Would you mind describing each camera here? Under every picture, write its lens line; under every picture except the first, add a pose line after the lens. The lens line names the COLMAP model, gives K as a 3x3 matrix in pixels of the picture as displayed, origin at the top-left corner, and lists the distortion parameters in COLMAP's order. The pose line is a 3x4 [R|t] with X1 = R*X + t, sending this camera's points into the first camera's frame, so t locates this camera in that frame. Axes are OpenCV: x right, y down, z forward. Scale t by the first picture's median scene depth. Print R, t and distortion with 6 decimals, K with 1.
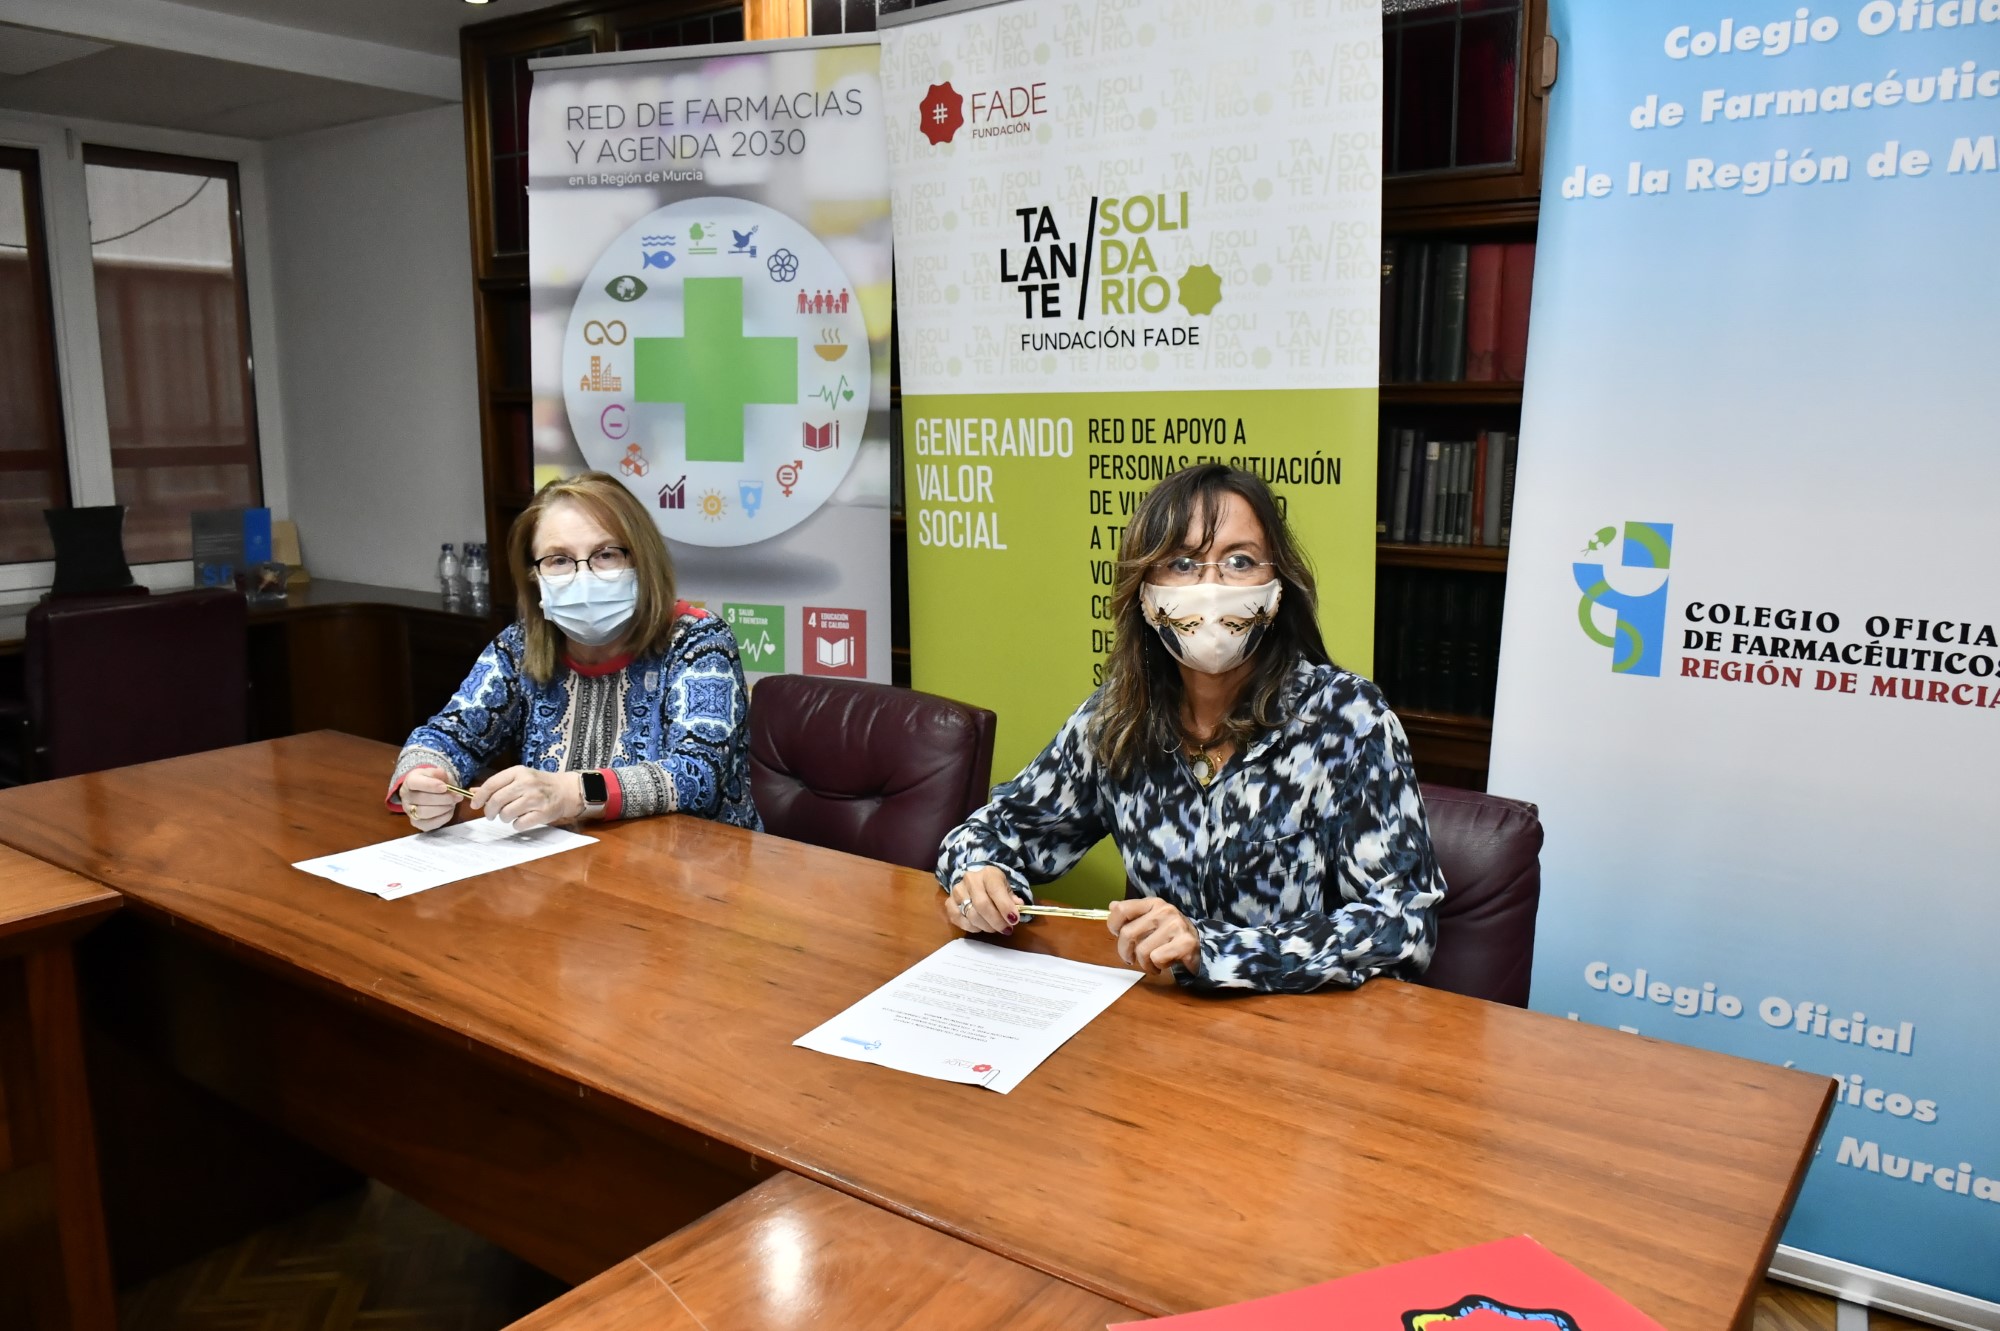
lens RADIAL K [[1532.1, 0, 998.4], [0, 1532.1, 670.1], [0, 0, 1]] dist [-0.023310, -0.005701]
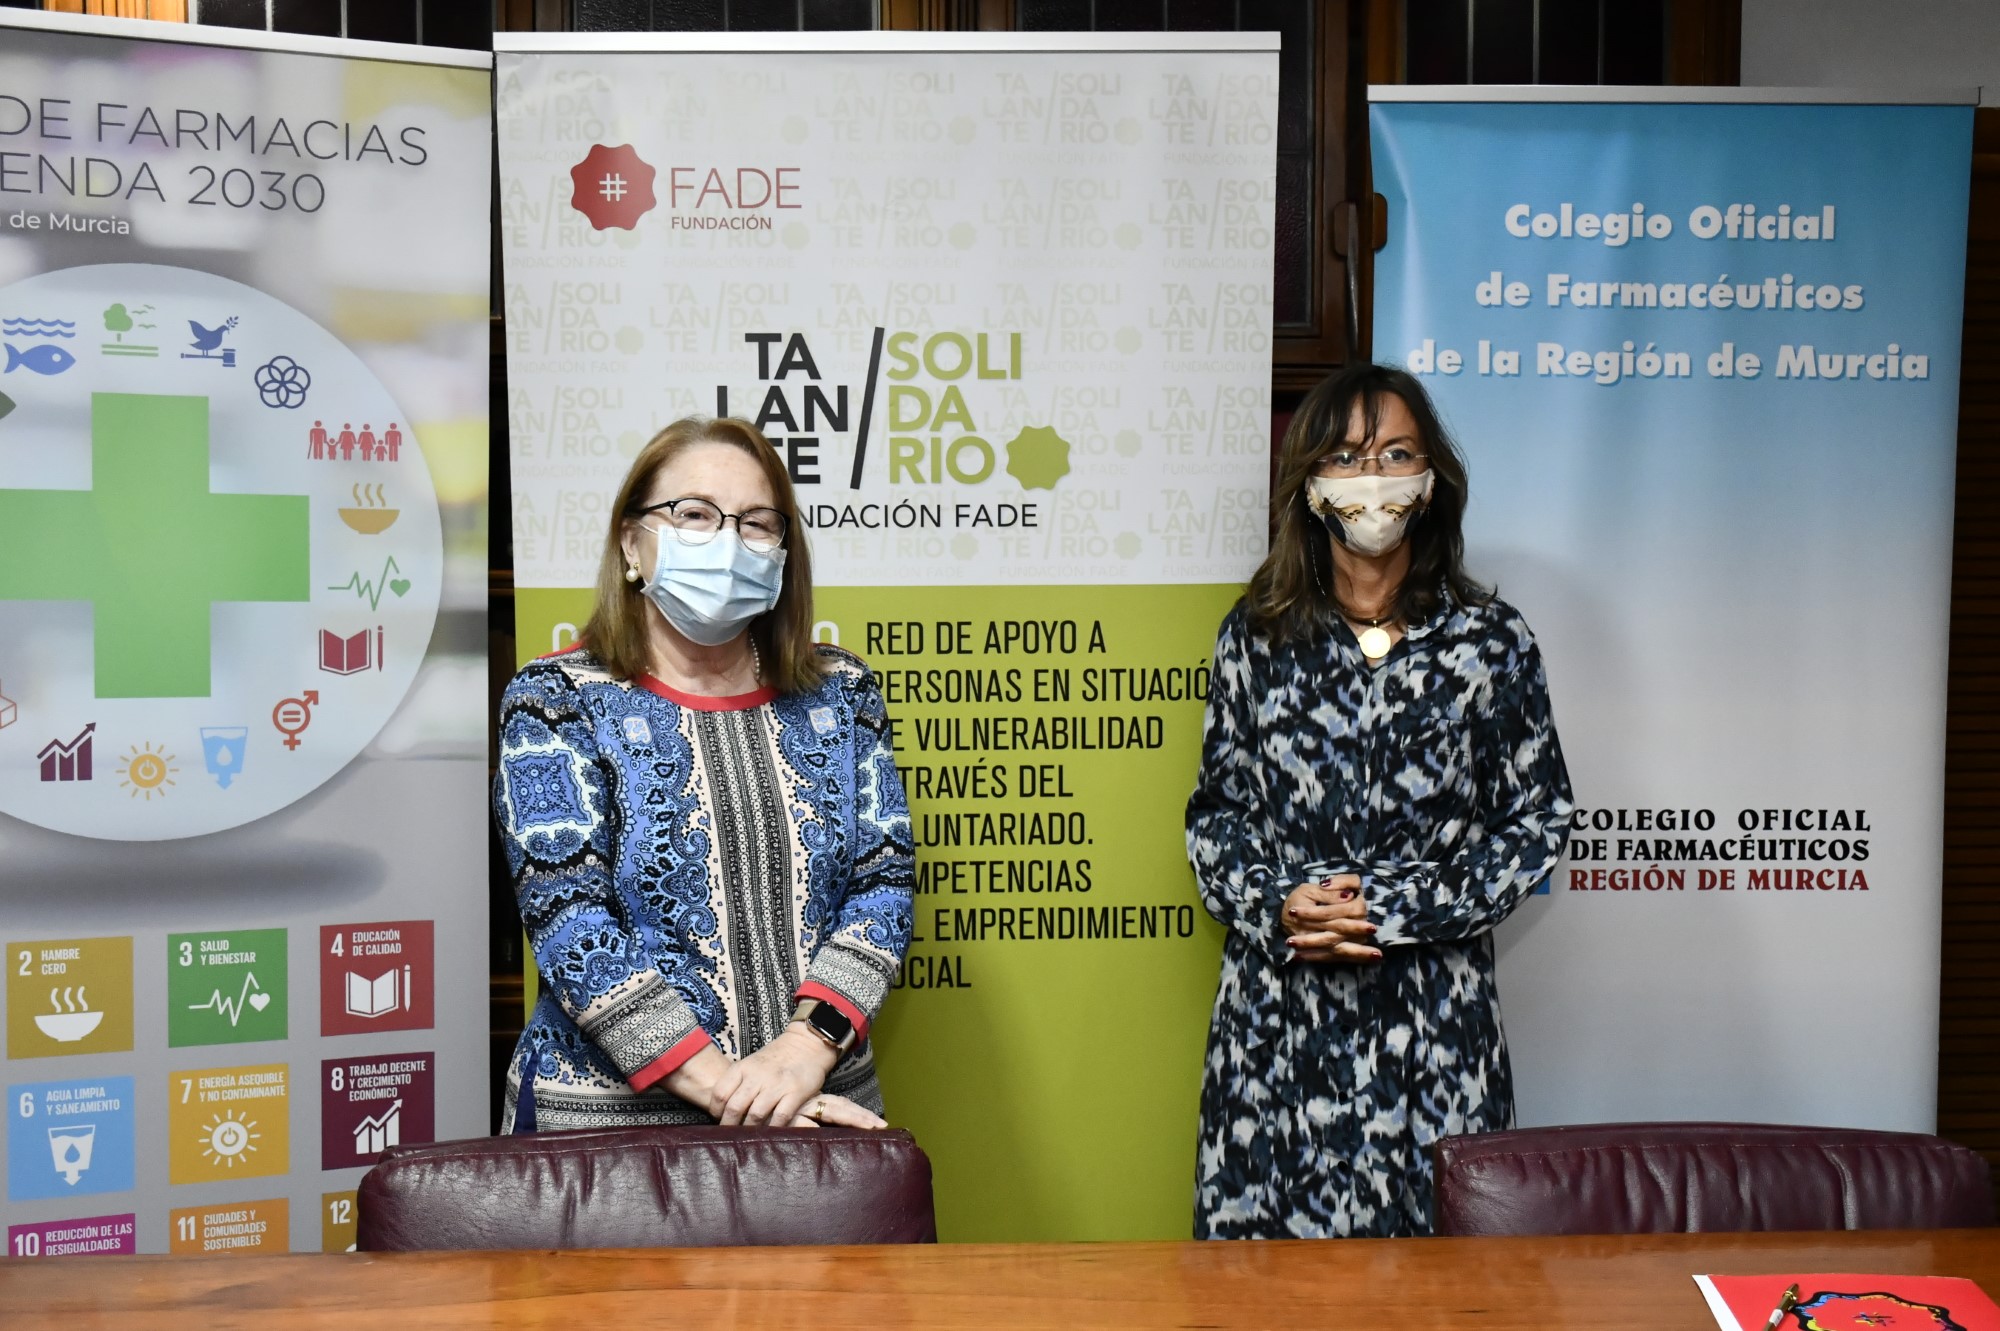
lens RADIAL K [[2204.7, 0, 999.7], [0, 2204.7, 663.6], [0, 0, 1]] dist [0.000998, 0.000000]
pose [[0.764140, -0.032904, 0.644211, -0.593903], [0.107079, 0.991312, -0.076380, -0.059679], [-0.636101, 0.127346, 0.761025, 0.167939]]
- - -
Without including any picture, output all the material exactly as it appears.

Would you mind describing each camera here? Under every picture, write its lens line; under every picture except the first, add a pose line after the lens. The lens line names the COLMAP model, gives K as a 3x3 matrix in pixels of the picture as displayed, origin at the top-left corner, and lists the distortion parameters in COLMAP's order. The pose line is a 3x4 [R|t] with X1 = R*X + t, sending this camera's points into the first camera's frame, so t locates this camera in that frame. Axes are OpenCV: x right, y down, z forward. Scale t by the first picture's median scene depth. Print R, t and distortion with 6 decimals, K with 1.
lens RADIAL K [[1532.1, 0, 998.4], [0, 1532.1, 670.1], [0, 0, 1]] dist [-0.023310, -0.005701]
lens RADIAL K [[2204.7, 0, 999.7], [0, 2204.7, 663.6], [0, 0, 1]] dist [0.000998, 0.000000]
pose [[0.764140, -0.032904, 0.644211, -0.593903], [0.107079, 0.991312, -0.076380, -0.059679], [-0.636101, 0.127346, 0.761025, 0.167939]]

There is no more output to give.